**What the task requires**
From the line containing "current state of the team which is in" through the end of the entries, please repeat every line exactly and nothing more; the pictures do not belong in the copy.

(Beginning of Material provided)

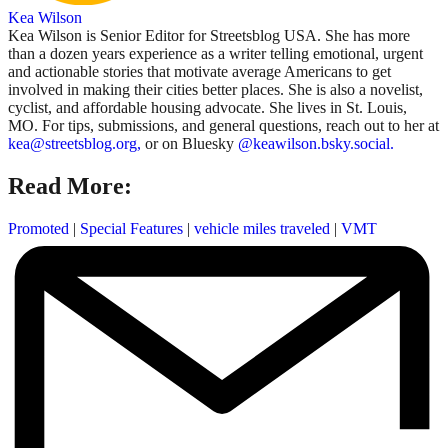
Kea Wilson
Kea Wilson is Senior Editor for Streetsblog USA. She has more
than a dozen years experience as a writer telling emotional, urgent
and actionable stories that motivate average Americans to get
involved in making their cities better places. She is also a novelist,
cyclist, and affordable housing advocate. She lives in St. Louis,
MO. For tips, submissions, and general questions, reach out to her at
kea@streetsblog.org,
or on Bluesky
@keawilson.bsky.social.
Read More:
Promoted
|
Special Features
|
vehicle miles traveled
|
VMT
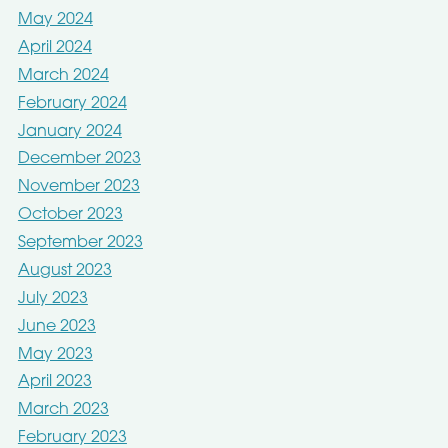
May 2024
April 2024
March 2024
February 2024
January 2024
December 2023
November 2023
October 2023
September 2023
August 2023
July 2023
June 2023
May 2023
April 2023
March 2023
February 2023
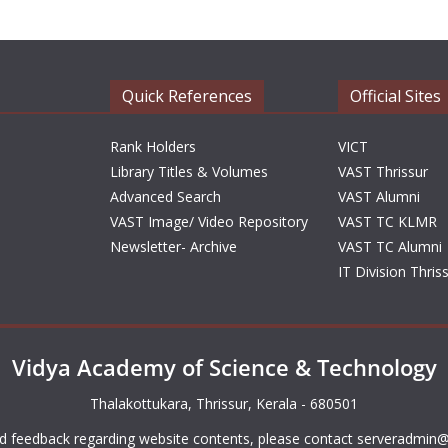
Quick References
Official Sites
Rank Holders
VICT
Library Titles & Volumes
VAST Thrissur
Advanced Search
VAST Alumni
VAST Image/ Video Repository
VAST TC KLMR
Newsletter- Archive
VAST TC Alumni
IT Division Thris
Vidya Academy of Science & Technology
Thalakottukara, Thrissur, Kerala - 680501
d feedback regarding website contents, please contact
serveradmin@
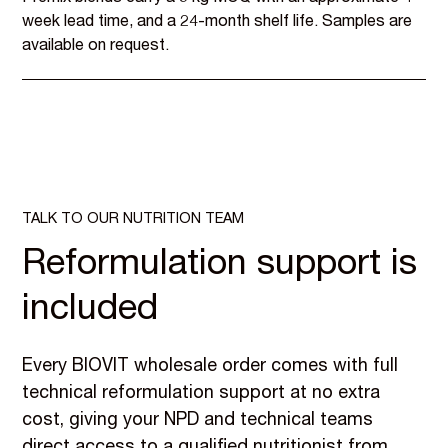
week lead time, and a 24-month shelf life. Samples are
available on request.
TALK TO OUR NUTRITION TEAM
Reformulation support is
included
Every BIOVIT wholesale order comes with full
technical reformulation support at no extra
cost, giving your NPD and technical teams
direct access to a qualified nutritionist from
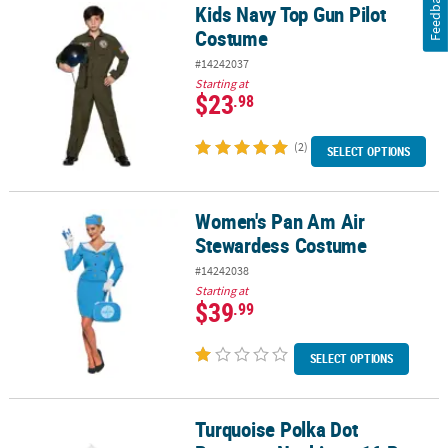
Feedback
Kids Navy Top Gun Pilot
Kids Navy Top Gun Pilot Costume
Costume
#14242037
Starting at
$23
.98
(2)
SELECT OPTIONS
Women's Pan Am Air
Women's Pan Am Air Stewardess Costume
Stewardess Costume
#14242038
Starting at
$39
.99
SELECT OPTIONS
Turquoise Polka Dot
Turquoise Polka Dot Beverage Napkins - 16 Pc.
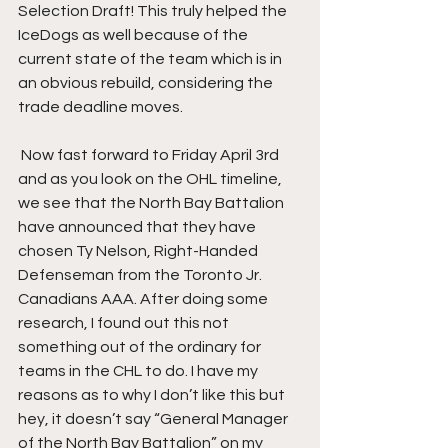
Selection Draft! This truly helped the 
IceDogs as well because of the 
current state of the team which is in 
an obvious rebuild, considering the 
trade deadline moves.
 Now fast forward to Friday April 3rd 
and as you look on the OHL timeline, 
we see that the North Bay Battalion 
have announced that they have 
chosen Ty Nelson, Right-Handed 
Defenseman from the Toronto Jr. 
Canadians AAA. After doing some 
research, I found out this not 
something out of the ordinary for 
teams in the CHL to do. I have my 
reasons as to why I don’t like this but 
hey, it doesn’t say “General Manager 
of the North Bay Battalion” on my 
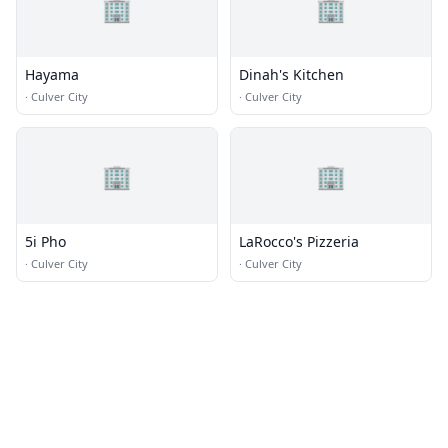
🏢
🏢
Hayama
Dinah's Kitchen
·
Culver City
·
Culver City
🏢
🏢
5i Pho
LaRocco's Pizzeria
·
Culver City
·
Culver City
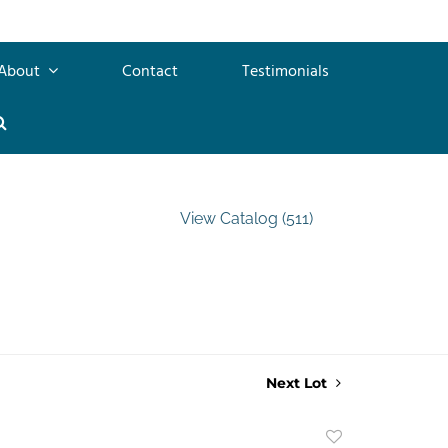
About
Contact
Testimonials
View Catalog (511)
Next Lot
Add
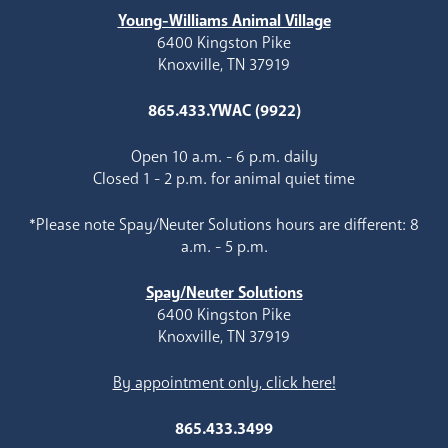
Young-Williams Animal Village
6400 Kingston Pike
Knoxville, TN 37919
865.433.YWAC (9922)
Open 10 a.m. - 6 p.m. daily
Closed 1 - 2 p.m. for animal quiet time
*Please note Spay/Neuter Solutions hours are different: 8
a.m. - 5 p.m.
Spay/Neuter Solutions
6400 Kingston Pike
Knoxville, TN 37919
By appointment only, click here!
865.433.3499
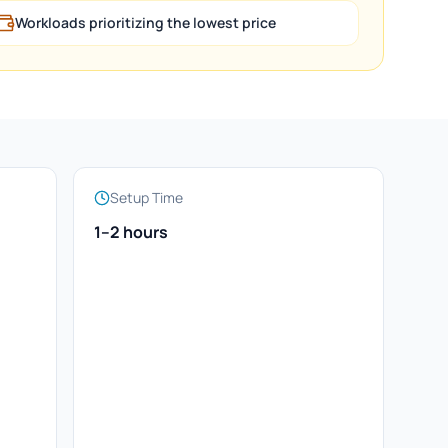
Workloads prioritizing the lowest price
Setup Time
1–2 hours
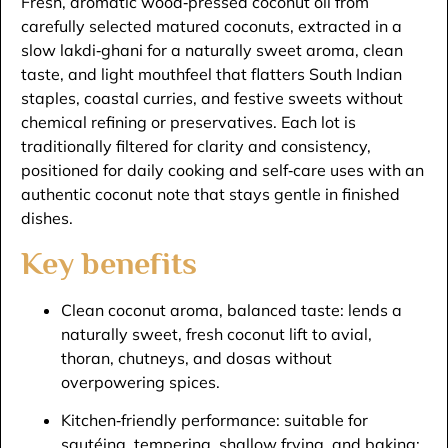
Fresh, aromatic wood‑pressed coconut oil from
carefully selected matured coconuts, extracted in a
slow lakdi‑ghani for a naturally sweet aroma, clean
taste, and light mouthfeel that flatters South Indian
staples, coastal curries, and festive sweets without
chemical refining or preservatives. Each lot is
traditionally filtered for clarity and consistency,
positioned for daily cooking and self‑care uses with an
authentic coconut note that stays gentle in finished
dishes.​
Key benefits
Clean coconut aroma, balanced taste: lends a
naturally sweet, fresh coconut lift to avial,
thoran, chutneys, and dosas without
overpowering spices.​
Kitchen‑friendly performance: suitable for
sautéing, tempering, shallow frying, and baking;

(End of Material provided)

**Reply**
current state of the team which is in 
an obvious rebuild, considering the 
trade deadline moves.
 Now fast forward to Friday April 3rd 
and as you look on the OHL timeline, 
we see that the North Bay Battalion 
have announced that they have 
chosen Ty Nelson, Right-Handed 
Defenseman from the Toronto Jr. 
Canadians AAA. After doing some 
research, I found out this not 
something out of the ordinary for 
teams in the CHL to do. I have my 
reasons as to why I don’t like this but 
hey, it doesn’t say “General Manager 
of the North Bay Battalion” on my 
🏢
🏢
Hayama
Dinah's Kitchen
·
Culver City
·
Culver City
🏢
🏢
5i Pho
LaRocco's Pizzeria
·
Culver City
·
Culver City
About
Contact
Testimonials
View Catalog (511)
Next Lot
Add
Young-Williams Animal Village
6400 Kingston Pike
Knoxville, TN 37919
865.433.YWAC (9922)
Open 10 a.m. - 6 p.m. daily
Closed 1 - 2 p.m. for animal quiet time
*Please note Spay/Neuter Solutions hours are different: 8
a.m. - 5 p.m.
Spay/Neuter Solutions
6400 Kingston Pike
Knoxville, TN 37919
By appointment only, click here!
865.433.3499
Workloads prioritizing the lowest price
Setup Time
1–2 hours
Fresh, aromatic wood‑pressed coconut oil from
carefully selected matured coconuts, extracted in a
slow lakdi‑ghani for a naturally sweet aroma, clean
taste, and light mouthfeel that flatters South Indian
staples, coastal curries, and festive sweets without
chemical refining or preservatives. Each lot is
traditionally filtered for clarity and consistency,
positioned for daily cooking and self‑care uses with an
authentic coconut note that stays gentle in finished
dishes.​
Key benefits
Clean coconut aroma, balanced taste: lends a
naturally sweet, fresh coconut lift to avial,
thoran, chutneys, and dosas without
overpowering spices.​
Kitchen‑friendly performance: suitable for
sautéing, tempering, shallow frying, and baking;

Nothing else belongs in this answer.